Authorities have identified the suspect in the Magdeburg attack as a Saudi doctor who arrived in Germany in 2006 and had received permanent residency.

The suspect was on Saturday evening brought before a judge, who behind closed doors ordered that he be kept in custody pending a possible indictment.

Police haven’t publicly named the suspect, but several German news outlets identified him as Taleb A., withholding his last name in line with privacy laws, and reported that he was a specialist in psychiatry and psychotherapy.

Describing himself as a former Muslim, the suspect appears to have been an active user of the social media platform X, accusing German authorities of failing to do enough to combat what he referred to as the “Islamification of Europe.”

The horror triggered by yet another act of mass violence in Germany make it likely that migration will remain a key issue as German heads toward an early election on Feb. 23.
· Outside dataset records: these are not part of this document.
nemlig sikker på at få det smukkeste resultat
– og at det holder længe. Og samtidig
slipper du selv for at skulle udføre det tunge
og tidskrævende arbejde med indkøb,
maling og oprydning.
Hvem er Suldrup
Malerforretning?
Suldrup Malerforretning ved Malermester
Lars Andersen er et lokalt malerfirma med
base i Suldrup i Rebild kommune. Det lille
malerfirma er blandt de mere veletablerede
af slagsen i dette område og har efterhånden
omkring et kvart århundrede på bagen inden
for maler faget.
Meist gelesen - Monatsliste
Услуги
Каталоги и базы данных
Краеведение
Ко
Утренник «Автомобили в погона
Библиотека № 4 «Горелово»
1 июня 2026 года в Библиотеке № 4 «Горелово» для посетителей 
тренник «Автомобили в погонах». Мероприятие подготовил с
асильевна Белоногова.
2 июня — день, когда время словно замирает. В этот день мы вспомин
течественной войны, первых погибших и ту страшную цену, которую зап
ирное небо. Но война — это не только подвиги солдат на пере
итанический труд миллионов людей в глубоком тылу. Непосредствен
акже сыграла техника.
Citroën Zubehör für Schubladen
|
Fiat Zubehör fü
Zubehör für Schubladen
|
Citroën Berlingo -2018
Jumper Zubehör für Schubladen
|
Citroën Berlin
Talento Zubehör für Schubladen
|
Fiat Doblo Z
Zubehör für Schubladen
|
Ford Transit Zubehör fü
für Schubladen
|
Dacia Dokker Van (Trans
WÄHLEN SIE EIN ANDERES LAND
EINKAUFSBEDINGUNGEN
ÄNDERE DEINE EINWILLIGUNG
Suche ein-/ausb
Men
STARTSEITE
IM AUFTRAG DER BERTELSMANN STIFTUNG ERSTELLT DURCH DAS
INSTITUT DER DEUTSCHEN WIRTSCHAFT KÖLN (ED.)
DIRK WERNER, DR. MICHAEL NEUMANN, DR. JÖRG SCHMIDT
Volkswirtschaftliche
The far-right Alternative for Germany party had already been polling strongly amid a societal backlash against the large numbers of refugees and migrants who have arrived in Germany over the past decade.

Right-wing figures from across Europe have criticized German authorities for having allowed high levels of migration in the past and for what they see as security failures now.

Hungarian Prime Minister Viktor Orban, who is known for a strong anti-migration position going back years, used the attack in Germany to lash out at the European Union’s migration policies.

At an annual press conference in Budapest on Saturday, Orban insisted that “there is no doubt that there is a link between the changed world in Western Europe, the migration that flows there, especially illegal migration and terrorist acts.”

Orban vowed to “fight back” against the EU migration policies “because Brussels wants Magdeburg to happen to Hungary, too.”